As you might imagine, a huge amount of historical yield data, commodity pricing data, and weather data must be analyzed to design and price the multitude of crop insurance policies that are available.  This makes crop insurance a classic big data problem. It is no surprise then to find insurance companies using the SAP HANA platform for actuarial analysis.

One of the most interesting of these companies is Meteo Protect, who provides weather risk management solutions to various industries, including agriculture. The distinguishing feature of their insurance products, and one that requires sophisticated predictive analytics, is the wide range of indices their policies can support. For US Federal crop insurance, the two measures that determine whether a farmer is compensated for loss are yield and revenue (determined by commodity price indices). But what if a farmer knows that the quality of his crop will be compromised if the soil temperature is above or below a specific range for a specific part of the growing season?  Or if the number of “growing degree days” falls below a threshold number?  It takes some serious computing power to be able to offer index-based policies based on one or more customized indices selected by a farmer or farm co-operative. This is exactly what SAP HANA enables Meteo Protect to do. They can work with a customer to create a weather index that best reflects the customer’s risk and then design a compensation model that meets the customer’s financial objectives. Voila…. Customized crop insurance.

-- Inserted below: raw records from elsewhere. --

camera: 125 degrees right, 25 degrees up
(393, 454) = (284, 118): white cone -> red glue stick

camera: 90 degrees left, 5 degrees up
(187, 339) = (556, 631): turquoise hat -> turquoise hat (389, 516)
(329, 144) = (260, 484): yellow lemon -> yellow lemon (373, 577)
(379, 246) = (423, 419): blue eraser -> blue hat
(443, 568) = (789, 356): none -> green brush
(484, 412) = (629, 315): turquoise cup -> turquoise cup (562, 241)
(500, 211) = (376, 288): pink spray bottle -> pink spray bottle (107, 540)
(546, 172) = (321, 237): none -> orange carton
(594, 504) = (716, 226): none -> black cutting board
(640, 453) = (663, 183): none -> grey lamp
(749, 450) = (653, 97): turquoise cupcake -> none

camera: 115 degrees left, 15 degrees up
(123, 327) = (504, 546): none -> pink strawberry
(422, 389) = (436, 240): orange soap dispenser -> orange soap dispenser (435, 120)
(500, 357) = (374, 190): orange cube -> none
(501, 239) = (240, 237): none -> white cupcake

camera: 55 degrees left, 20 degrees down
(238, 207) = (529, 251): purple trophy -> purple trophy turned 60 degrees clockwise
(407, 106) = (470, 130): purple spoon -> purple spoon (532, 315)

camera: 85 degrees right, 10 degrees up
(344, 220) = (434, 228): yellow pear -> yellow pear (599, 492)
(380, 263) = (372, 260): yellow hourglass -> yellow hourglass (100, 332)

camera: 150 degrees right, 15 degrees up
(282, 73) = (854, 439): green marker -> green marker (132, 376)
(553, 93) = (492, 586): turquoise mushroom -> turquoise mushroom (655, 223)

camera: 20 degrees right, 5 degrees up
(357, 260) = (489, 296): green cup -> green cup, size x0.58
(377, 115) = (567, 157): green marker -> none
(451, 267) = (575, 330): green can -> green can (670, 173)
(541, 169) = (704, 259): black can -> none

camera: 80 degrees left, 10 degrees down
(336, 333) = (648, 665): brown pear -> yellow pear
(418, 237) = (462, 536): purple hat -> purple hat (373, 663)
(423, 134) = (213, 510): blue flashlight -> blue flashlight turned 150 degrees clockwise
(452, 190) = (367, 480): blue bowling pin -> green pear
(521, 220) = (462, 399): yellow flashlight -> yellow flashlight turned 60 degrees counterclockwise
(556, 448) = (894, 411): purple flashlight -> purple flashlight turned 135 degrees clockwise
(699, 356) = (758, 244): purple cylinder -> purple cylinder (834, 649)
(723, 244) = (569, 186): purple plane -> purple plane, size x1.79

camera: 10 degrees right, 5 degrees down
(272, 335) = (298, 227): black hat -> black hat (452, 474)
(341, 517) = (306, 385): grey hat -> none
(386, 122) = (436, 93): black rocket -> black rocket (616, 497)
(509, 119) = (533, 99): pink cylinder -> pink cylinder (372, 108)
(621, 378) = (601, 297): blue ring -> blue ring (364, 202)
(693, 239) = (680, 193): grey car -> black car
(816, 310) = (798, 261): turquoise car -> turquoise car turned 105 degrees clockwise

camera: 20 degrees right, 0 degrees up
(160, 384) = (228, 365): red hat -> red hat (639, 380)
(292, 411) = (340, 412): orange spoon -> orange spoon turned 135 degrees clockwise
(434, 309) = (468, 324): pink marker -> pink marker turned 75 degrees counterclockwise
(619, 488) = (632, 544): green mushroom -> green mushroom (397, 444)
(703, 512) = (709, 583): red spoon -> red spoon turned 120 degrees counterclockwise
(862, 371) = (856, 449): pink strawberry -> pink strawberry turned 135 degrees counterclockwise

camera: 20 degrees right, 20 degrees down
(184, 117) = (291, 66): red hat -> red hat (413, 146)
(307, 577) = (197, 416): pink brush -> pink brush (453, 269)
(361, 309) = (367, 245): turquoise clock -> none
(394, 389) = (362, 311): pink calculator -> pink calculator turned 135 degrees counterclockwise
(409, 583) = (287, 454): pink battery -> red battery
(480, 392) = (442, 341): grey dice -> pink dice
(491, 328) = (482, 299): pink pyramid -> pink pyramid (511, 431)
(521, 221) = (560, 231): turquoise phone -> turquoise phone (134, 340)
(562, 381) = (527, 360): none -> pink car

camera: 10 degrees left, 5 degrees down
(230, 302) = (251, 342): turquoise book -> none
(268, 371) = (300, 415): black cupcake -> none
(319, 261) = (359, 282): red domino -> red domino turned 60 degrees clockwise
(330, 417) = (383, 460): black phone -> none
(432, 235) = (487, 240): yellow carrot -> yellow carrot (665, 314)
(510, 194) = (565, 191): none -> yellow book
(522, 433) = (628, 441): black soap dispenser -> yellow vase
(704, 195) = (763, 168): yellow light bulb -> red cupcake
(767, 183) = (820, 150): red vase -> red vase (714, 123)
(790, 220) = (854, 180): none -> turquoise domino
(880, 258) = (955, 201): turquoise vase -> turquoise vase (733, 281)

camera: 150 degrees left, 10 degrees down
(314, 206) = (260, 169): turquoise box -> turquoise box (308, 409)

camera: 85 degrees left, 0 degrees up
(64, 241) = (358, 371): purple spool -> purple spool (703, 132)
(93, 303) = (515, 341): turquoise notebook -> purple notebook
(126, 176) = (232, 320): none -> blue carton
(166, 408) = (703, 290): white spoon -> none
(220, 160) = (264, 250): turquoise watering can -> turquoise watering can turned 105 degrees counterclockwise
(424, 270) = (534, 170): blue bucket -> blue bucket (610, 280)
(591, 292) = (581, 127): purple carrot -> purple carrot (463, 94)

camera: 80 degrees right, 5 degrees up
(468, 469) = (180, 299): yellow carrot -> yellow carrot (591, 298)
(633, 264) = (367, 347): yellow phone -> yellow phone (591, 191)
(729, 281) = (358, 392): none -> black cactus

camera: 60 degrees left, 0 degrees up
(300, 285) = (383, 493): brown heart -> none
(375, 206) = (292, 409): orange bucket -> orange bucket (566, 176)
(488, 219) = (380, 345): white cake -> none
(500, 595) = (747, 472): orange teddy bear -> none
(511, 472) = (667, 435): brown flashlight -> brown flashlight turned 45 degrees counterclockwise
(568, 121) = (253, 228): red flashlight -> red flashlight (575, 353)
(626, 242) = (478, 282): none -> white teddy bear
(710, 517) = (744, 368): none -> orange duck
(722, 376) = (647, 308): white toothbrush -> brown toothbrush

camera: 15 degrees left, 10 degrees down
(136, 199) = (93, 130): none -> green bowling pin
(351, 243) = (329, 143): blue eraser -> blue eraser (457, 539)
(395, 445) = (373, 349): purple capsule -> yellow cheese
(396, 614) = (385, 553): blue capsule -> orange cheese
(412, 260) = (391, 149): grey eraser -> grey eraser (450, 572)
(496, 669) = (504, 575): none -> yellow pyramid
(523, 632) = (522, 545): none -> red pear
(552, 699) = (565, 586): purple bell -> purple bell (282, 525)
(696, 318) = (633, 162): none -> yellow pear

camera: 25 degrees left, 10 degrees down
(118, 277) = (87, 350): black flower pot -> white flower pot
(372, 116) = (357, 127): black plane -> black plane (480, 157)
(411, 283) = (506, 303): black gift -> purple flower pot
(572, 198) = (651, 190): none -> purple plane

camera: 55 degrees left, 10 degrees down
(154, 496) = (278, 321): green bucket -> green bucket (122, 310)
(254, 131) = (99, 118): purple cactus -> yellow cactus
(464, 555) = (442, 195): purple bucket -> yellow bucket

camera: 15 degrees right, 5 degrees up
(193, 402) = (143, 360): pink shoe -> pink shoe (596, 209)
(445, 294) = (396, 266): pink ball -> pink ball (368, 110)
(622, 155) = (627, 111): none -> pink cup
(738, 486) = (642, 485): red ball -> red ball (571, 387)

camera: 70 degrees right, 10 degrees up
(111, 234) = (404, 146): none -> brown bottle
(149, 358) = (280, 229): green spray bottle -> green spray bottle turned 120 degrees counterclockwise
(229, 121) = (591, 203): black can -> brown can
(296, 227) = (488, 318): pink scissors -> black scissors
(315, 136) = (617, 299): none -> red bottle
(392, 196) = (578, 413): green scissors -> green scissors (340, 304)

Although we have never purchased crop insurance for the hay fields on our farm, a failure of our hay crop would mean we’d have to buy feed for our livestock, which would effectively wipe out the profit of our farm. So maybe we should think about this. Some indices I might pick apart from the obvious rainfall and temperature ones:

  • Number of days the tractor that pulls the seeder and hay baler is in the shop
  • Number of days the seeder and/or hay baler are in the shop
  • Number of days we have to wait for parts for above equipment
  • Number of times we run out of baler twine when the Farm Store is closed and it’s about to rain
  • Number of times the neighbor’s herd of dairy cows breaks out and spends the night in one of the hay fields
  • Number of ground hog holes in the hay fields (never a good thing for tires)
  • Number of flat tires on the hay wagons

I’d be happy to provide historical data (complete with stories) around these metrics for any insurance company willing to cover us.